§ WORK INSTRUCTIONS
Extend the pandas notebook that analyzes game purchase data, continuing from its final line.

§ DOCUMENT SEGMENT
### Note
* Instructions have been included for each segment. You do not have to follow them exactly, but they are included to help you think through the steps.

In [8]:
# Dependencies and Setup
import pandas as pd
import numpy as np

# File to Load (Remember to Change These)
file = "Resources/purchase_data.csv"

# Read Purchasing File and store into Pandas data frame
purchase_data_df = pd.read_csv(file)
purchase_data_df.head()

Unnamed: 0,Purchase ID,SN,Age,Gender,Item ID,Item Name,Price
0,0,Lisim78,20,Male,108,"Extraction, Quickblade Of Trembling Hands",3.53
1,1,Lisovynya38,40,Male,143,Frenzied Scimitar,1.56
2,2,Ithergue48,24,Male,92,Final Critic,4.88
3,3,Chamassasya86,24,Male,100,Blindscythe,3.27
4,4,Iskosia90,23,Male,131,Fury,1.44


## Player Count

* Display the total number of players


In [9]:
#calculate the number of total players by counting individual screen names 
total_players = purchase_data_df['SN'].value_counts()
print (total_players)

Lisosia93          5
Iral74             4
Idastidru52        4
Hiaral50           3
Hada39             3
                  ..
Hala31             1
Sundassa93         1
Aidaira26          1
Chadossa89         1
Aerithriaphos46    1
Name: SN, Length: 576, dtype: int64


## Purchasing Analysis (Total)

* Run basic calculations to obtain number of unique items, average price, etc.


* Create a summary data frame to hold the results


* Optional: give the displayed data cleaner formatting


* Display the summary data frame


In [10]:
#count the number of unique items by counting individual Item Names
unique_items = purchase_data_df['Item Name'].count()

#find the average price of the items sold
average_price = purchase_data_df['Price'].mean()

#count the total number of purchases made by counting the Purchase IDs starting with 0
number_purchases = purchase_data_df['Purchase ID'].count()

#sum the total amount of the purchases from the price column
total_revenue = purchase_data_df['Price'].sum()

#create a data frame of the results with a dictionary of lists
pa_df = {'Number of Unique Items': [unique_items],
        'Average Price': [average_price],
        'Number of Purchases': [number_purchases],
        'Total Revenue': [total_revenue]}

pa_df

#place the results in a data frame
Purchasing_Analysis = pd.DataFrame(pa_df)

§ DATA UNDER STUDY
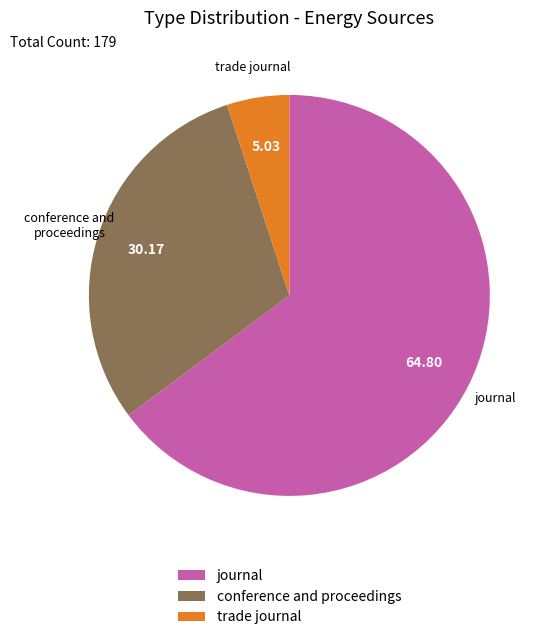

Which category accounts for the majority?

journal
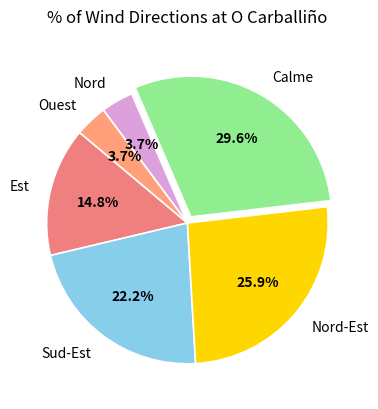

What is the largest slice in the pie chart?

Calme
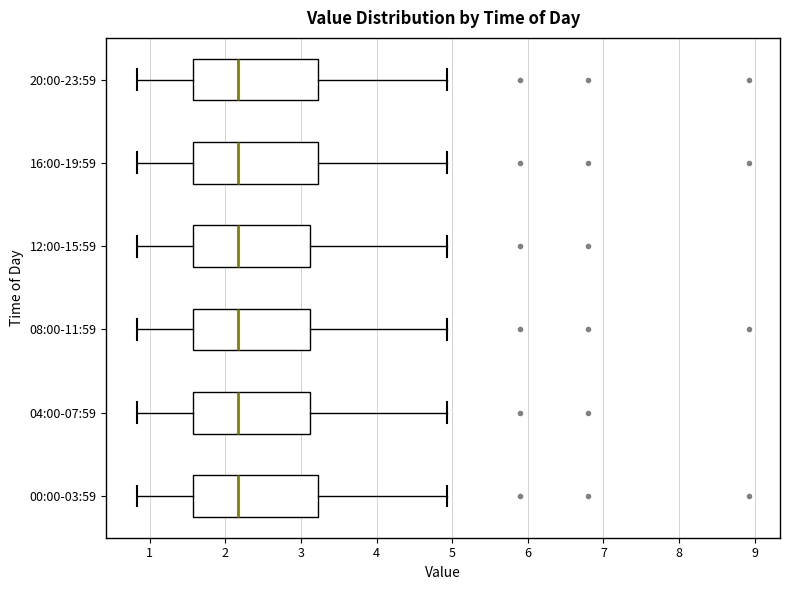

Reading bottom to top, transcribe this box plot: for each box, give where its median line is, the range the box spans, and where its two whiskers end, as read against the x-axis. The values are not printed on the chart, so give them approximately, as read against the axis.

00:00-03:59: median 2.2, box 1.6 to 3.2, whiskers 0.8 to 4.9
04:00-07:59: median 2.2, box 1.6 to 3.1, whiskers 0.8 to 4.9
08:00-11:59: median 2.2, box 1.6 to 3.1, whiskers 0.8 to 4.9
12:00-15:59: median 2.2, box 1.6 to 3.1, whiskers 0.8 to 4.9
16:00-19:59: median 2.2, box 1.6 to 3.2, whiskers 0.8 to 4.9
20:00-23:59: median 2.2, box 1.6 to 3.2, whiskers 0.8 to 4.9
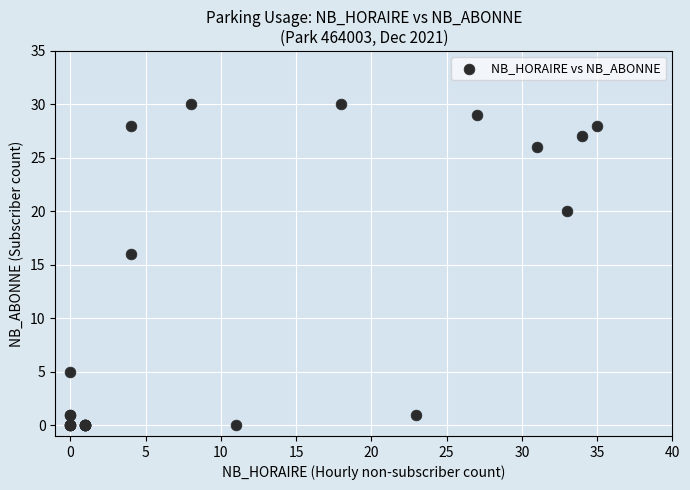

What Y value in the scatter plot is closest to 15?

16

--

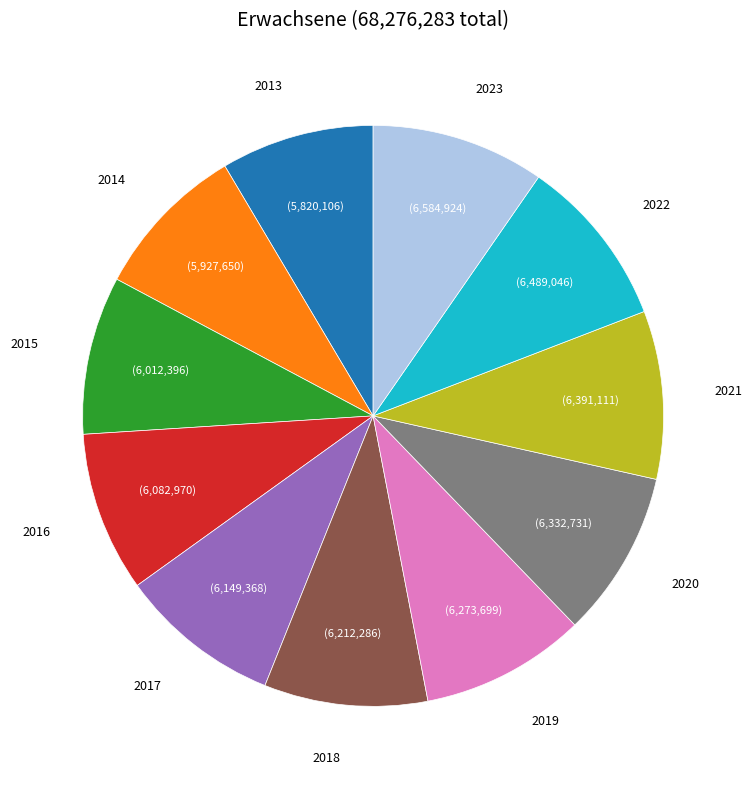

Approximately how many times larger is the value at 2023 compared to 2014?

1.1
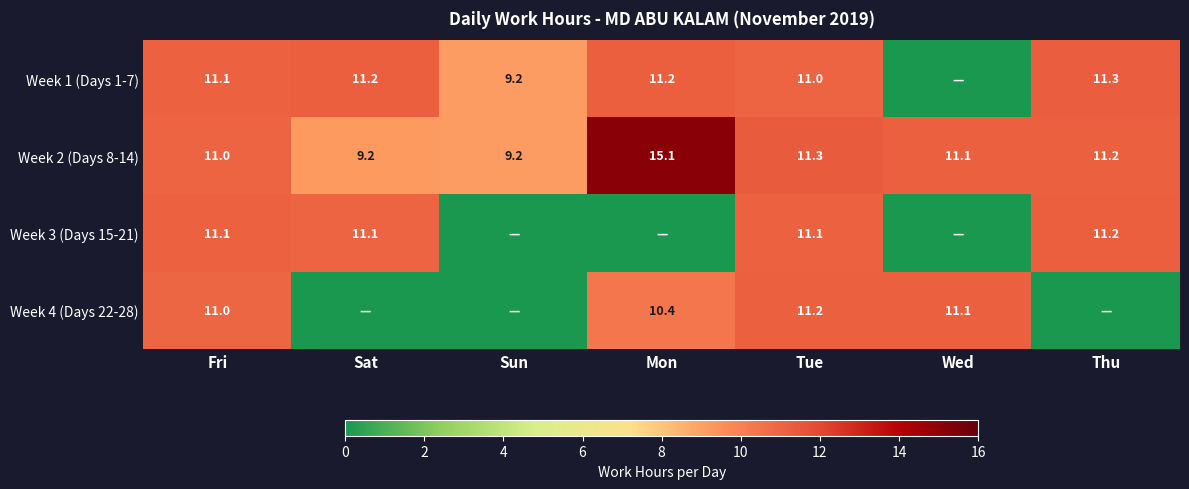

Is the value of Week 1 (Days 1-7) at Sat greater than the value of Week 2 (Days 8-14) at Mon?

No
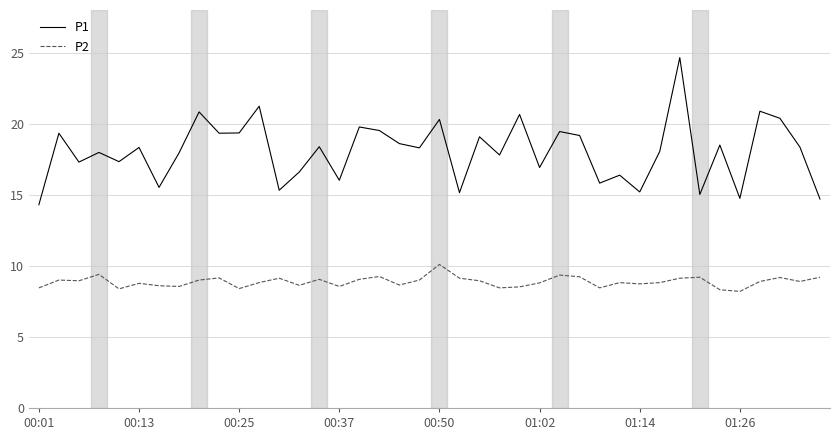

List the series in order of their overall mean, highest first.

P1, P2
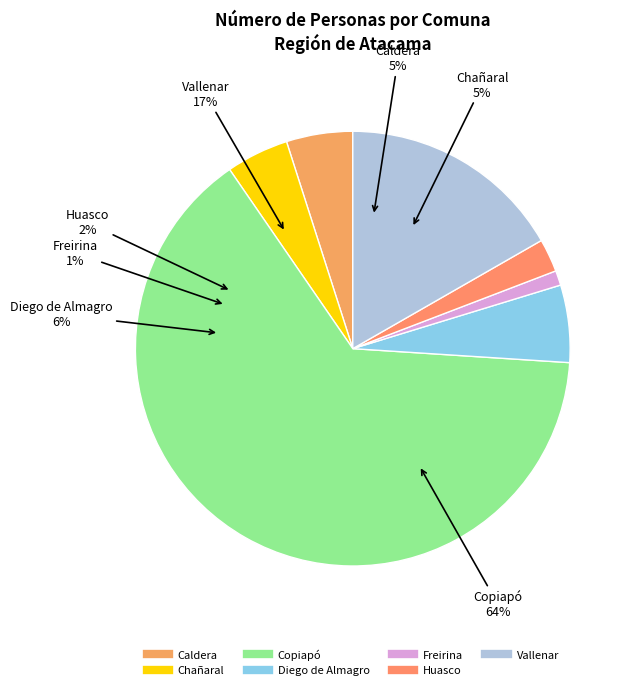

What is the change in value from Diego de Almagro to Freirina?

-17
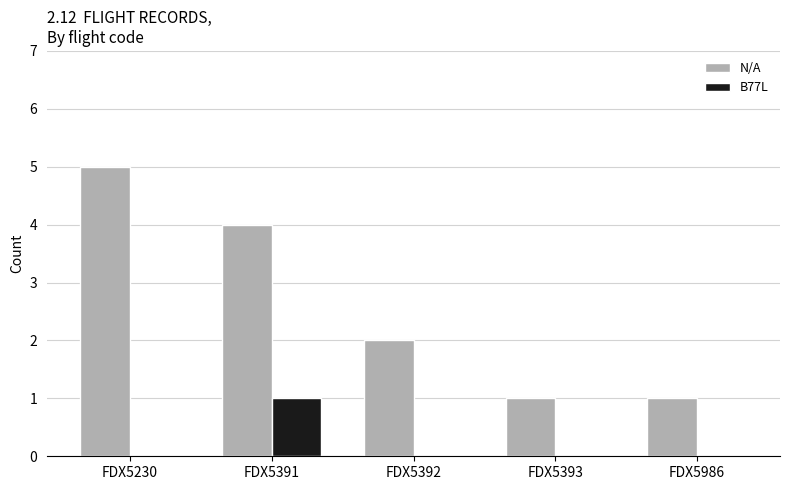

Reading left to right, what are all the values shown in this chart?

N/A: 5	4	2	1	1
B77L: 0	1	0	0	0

--

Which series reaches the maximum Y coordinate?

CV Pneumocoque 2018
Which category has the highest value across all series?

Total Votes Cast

§ ANSWER FOR THE TASK
#organize the columns
Purchasing_Analysis = Purchasing_Analysis[['Number of Unique Items',
                                          'Average Price',
                                          'Number of Purchases',
                                          'Total Revenue']]

Purchasing_Analysis

Unnamed: 0,Number of Unique Items,Average Price,Number of Purchases,Total Revenue
0,780,3.050987,780,2379.77


## Gender Demographics

* Percentage and Count of Male Players


* Percentage and Count of Female Players


* Percentage and Count of Other / Non-Disclosed




In [11]:
#calculate the total number of each gender of player
#gendered_players = purchase_data_df['Gender'].value_counts()
#print(gendered_players)

#gendered_players = purchase_data_df.loc[:, ['Gender', 'SN']]
#print(gendered_players)

#(added step) needs a total number of players to calculate percentages
all_players = len(purchase_data_df['SN'].unique())
#print(all_players)

#needs a group by like originally thought. Need to group the full data by male and female. Can calculate percentages from there.

male_players = purchase_data_df.groupby(['Gender']).get_group('Male')
#print(male_players)
unique_male_players = len(male_players['SN'].unique())
#print(unique_male_players)

#calculate percent male players by dividing unique male count by total count and multiplying result by 100, and round the result.
percent_male = round((unique_male_players/all_players)*100,2)
#print(percent_male)

#copy/paste same calcs for female and then for other
female_players = purchase_data_df.groupby(['Gender']).get_group('Female')
unique_female_players = len(female_players['SN'].unique())
percent_female = round((unique_female_players/all_players)*100,2)

other_players = purchase_data_df.groupby(['Gender']).get_group('Other / Non-Disclosed')
unique_other_players = len(other_players['SN'].unique())
percent_other = round((unique_other_players/all_players)*100,2)

#print(male_players)
#print(unique_male_players)
#print(percent_male)
#print(female_players)
#print(unique_female_players)
#print(percent_female)
#print(other_players)
#print(unique_other_players)
#print(percent_other)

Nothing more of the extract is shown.